Lo que no sabemos

Daniel Marquez Soares

En una sociedad pequeña, los secretos no existen. En ella, no es necesario publicar chocantes revelaciones porque cualquier cuestión, por muy privada y perturbadora que sea, ya es de sobra conocida por todos. El chisme explosivo y la noticia sensacional son inventos de las sociedades grandes en las que las personas ya no se conocen y desconocen la frecuencia y el calibre de los pecados ajenos.

En una sociedad autoritaria, la cúpula, el grupito que toma las decisiones, suele ser una especie de sociedad pequeña. Por mucho que se odien, compitan o se traicionen, no dejan de ser una suerte de habitantes de pueblo chico: saben todo de todos, tanto las cosas publicables como las inconfesables y entienden cuáles son los factores determinantes para cada uno.
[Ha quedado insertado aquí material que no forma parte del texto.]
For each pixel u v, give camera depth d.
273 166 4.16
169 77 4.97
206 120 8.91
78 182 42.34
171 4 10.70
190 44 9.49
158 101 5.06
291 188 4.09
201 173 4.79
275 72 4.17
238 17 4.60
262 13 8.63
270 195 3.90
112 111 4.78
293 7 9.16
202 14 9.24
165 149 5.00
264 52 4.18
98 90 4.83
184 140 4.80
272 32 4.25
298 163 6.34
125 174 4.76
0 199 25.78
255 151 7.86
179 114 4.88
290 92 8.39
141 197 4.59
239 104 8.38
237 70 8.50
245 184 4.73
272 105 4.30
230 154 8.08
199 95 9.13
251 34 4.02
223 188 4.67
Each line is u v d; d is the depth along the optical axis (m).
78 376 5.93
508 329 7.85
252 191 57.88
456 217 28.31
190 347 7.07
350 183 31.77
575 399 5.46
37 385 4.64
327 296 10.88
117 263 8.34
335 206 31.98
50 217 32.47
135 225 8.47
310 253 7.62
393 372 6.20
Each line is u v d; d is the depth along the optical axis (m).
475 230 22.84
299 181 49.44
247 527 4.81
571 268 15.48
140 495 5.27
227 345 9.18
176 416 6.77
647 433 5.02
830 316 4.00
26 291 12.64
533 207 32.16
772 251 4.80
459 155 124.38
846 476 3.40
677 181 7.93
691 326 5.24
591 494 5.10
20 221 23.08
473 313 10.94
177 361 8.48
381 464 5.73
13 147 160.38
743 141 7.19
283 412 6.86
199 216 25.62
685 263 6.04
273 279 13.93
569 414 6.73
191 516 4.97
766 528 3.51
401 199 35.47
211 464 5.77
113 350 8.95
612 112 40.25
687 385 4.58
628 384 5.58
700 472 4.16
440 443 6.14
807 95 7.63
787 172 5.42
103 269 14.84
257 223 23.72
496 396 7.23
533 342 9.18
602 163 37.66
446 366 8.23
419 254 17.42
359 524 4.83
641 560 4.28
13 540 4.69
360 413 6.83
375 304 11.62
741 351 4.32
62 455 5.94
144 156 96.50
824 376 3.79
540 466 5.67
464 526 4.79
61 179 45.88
Justamente por eso, por disponer de toda la información necesaria sobre los implicados y las relaciones entre ellos, toman eficientemente las decisiones necesarias para dirigir la sociedad.

En Ecuador, pese a ser una democracia, quienes tienen el poder económico o político quieren seguir operando bajo el mismo secretismo de ese pasado autoritario no tan lejano. Es un problema inmenso, ya que, en democracia, la opinión pública es determinante y las decisiones dependen de esa inmensa masa de ciudadanos comunes y corrientes. ¿Cómo puede la ciudadanía formarse una opinión pertinente o, peor aún, decidir sobre el momento político de su país cuando ni siquiera está al tanto de los mundanos y vulgares factores determinantes del comportamiento de sus líderes?

La convulsión política que Ecuador vive, como sus protagonistas bien saben, no viene dada por diferencias ideológicas ni de pensamiento. Se debe a problemas personales, pasiones descontroladas y líos irrevelables sobre los que la gran masa, condenada a decidir a ciegas, no sabe y jamás sabrá. No porque haya una conspiración tras bastidores, sino porque como país hemos decidido, gracias a ese perverso sentido del respeto y los buenos modales heredado del autoritarismo, que la vida privada y familiar de los personajes públicos son sagradas, por mucho que terminen marcando despiadadamente el destino de todos los habitantes.